The Narcissistic Sibling

The Narcissistic Sibling

Did you always think you were the black sheep?  Maybe in reality you were the white sheep living within a family of black sheep.

If there are two or more children in a family, one of those children is often seen by the parents as ‘the golden child’ who can do no wrong.  The parent sees this child as a reflection of themselves and places high expectations on this particular child to do well at school and to excel at sports and hobbies.  The golden child often develops the same characteristics as their controlling parent.  They may become egotistical, expect everything their way and have no regard for your feelings whatsoever.IMG_6301

Then we have the black sheep.  This child is blamed for everything that goes wrong in the family and can find themselves being blamed for doing something well ( doing something well paints a different picture and shows you are not as bad as the narcissistic parent makes you out to be). They are the scapegoat, blamed by not just their parents but also by their siblings.  As a young child, this is a really difficult place to be.  You feel you can never do anything right no matter how hard you try.  No one seems to care whether you do well at school or sports.  In your mind, you don’t really matter, nobody cares.  It is only once you become older that you realise being the black sheep really isn’t so bad after all.  You are not locked in that narcissistic dance with a narcissistic parent.  You are free to do what you want to do with your life.  On the other hand, the golden child is taken by the hand and pushed in a particular direction always trying to please their narcissistic parent.  They will never be free to choose as you are.

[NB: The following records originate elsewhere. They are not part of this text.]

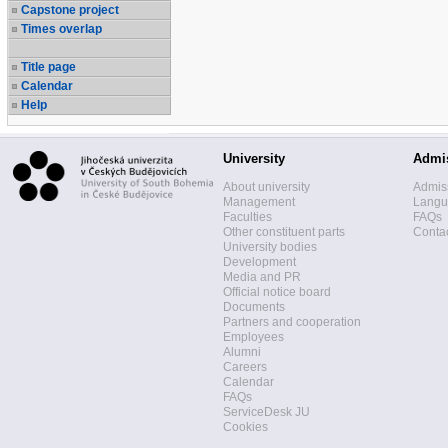
Capstone project
Times overlap
Title page
Calendar
Help
University
Admi
About university
Admis
Management
Langua
Faculties
FAQs
Other constituent parts
Contac
University bodies
Development
Media and PR
Official notice board
Documents
Partners and cooperation
Employees
Alumni
Careers
Calendar
FAQs
ServiceDesk JU
Cookies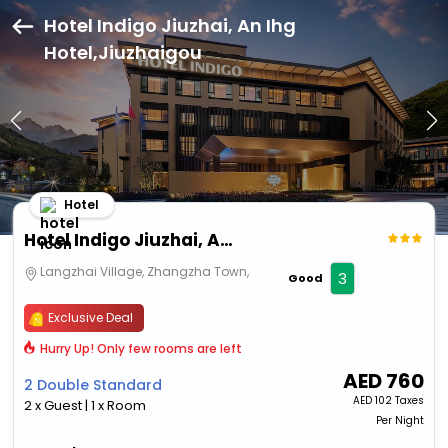
Hotel Indigo Jiuzhai, An Ihg
Hotel,Jiuzhaigou
Hotel
Hotel Indigo Jiuzhai, An Ihg Hotel
Langzhai Village, Zhangzha Town,
3
Good
Exclusive Deal
Hurry Up! Only few rooms are left
AED
760
2 Double Standard
AED
102 Taxes
2 x Guest | 1 x Room
Per Night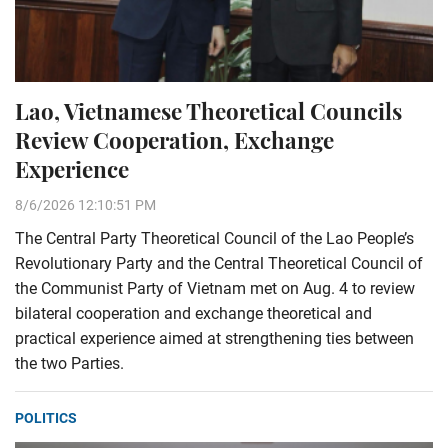
Lao, Vietnamese Theoretical Councils
Review Cooperation, Exchange
Experience
8/6/2026 12:10:51 PM
The Central Party Theoretical Council of the Lao People’s
Revolutionary Party and the Central Theoretical Council of
the Communist Party of Vietnam met on Aug. 4 to review
bilateral cooperation and exchange theoretical and
practical experience aimed at strengthening ties between
the two Parties.
POLITICS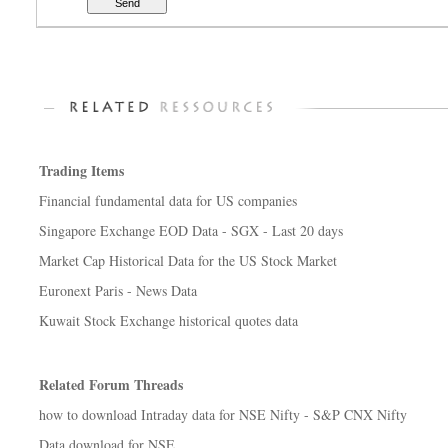
Trading Items
Financial fundamental data for US companies
Singapore Exchange EOD Data - SGX - Last 20 days
Market Cap Historical Data for the US Stock Market
Euronext Paris - News Data
Kuwait Stock Exchange historical quotes data
Related Forum Threads
how to download Intraday data for NSE Nifty - S&P CNX Nifty
Data download for NSE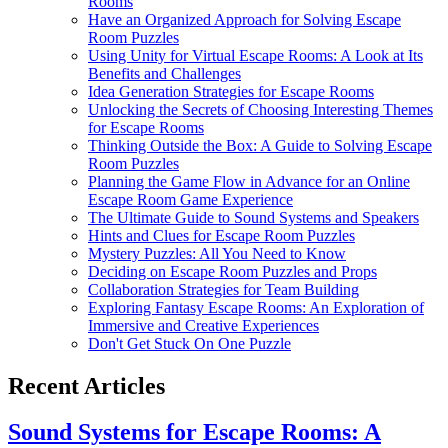
Rooms
Have an Organized Approach for Solving Escape
Room Puzzles
Using Unity for Virtual Escape Rooms: A Look at Its
Benefits and Challenges
Idea Generation Strategies for Escape Rooms
Unlocking the Secrets of Choosing Interesting Themes
for Escape Rooms
Thinking Outside the Box: A Guide to Solving Escape
Room Puzzles
Planning the Game Flow in Advance for an Online
Escape Room Game Experience
The Ultimate Guide to Sound Systems and Speakers
Hints and Clues for Escape Room Puzzles
Mystery Puzzles: All You Need to Know
Deciding on Escape Room Puzzles and Props
Collaboration Strategies for Team Building
Exploring Fantasy Escape Rooms: An Exploration of
Immersive and Creative Experiences
Don't Get Stuck On One Puzzle
Recent Articles
Sound Systems for Escape Rooms: A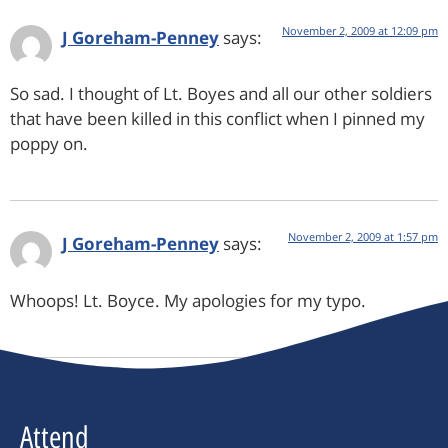
November 2, 2009 at 12:09 pm
J Goreham-Penney
says:
So sad. I thought of Lt. Boyes and all our other soldiers
that have been killed in this conflict when I pinned my
poppy on.
November 2, 2009 at 1:57 pm
J Goreham-Penney
says:
Whoops! Lt. Boyce. My apologies for my typo.
Attend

Jealousy between siblings is common in dysfunctional families.  It is created by the controlling parent who knows that by treating their children differently, friction is likely to occur.  Jealousy brings about division within the family with the golden child often bullying the scapegoat child.

We can’t change people and we can’t change how we are treated by our parents or siblings but we can choose whether or not we accept their behaviour.  As adults we can choose to walk our own path and if that means distancing ourselves from certain people, maybe that’s the direction we will have to take for a peaceful and stress free life.

Written by Anne McCrea

2 thoughts on “The Narcissistic Sibling

  1. The precise story of my childhood. So terribly painful and, moreover, frightening. True that you are freer to make choices later, but the scars, in my case, blocked my being able to succeed. The fear engendered in childhood of provoking jealousy blocked me from standing out and excelling in the way I could have done.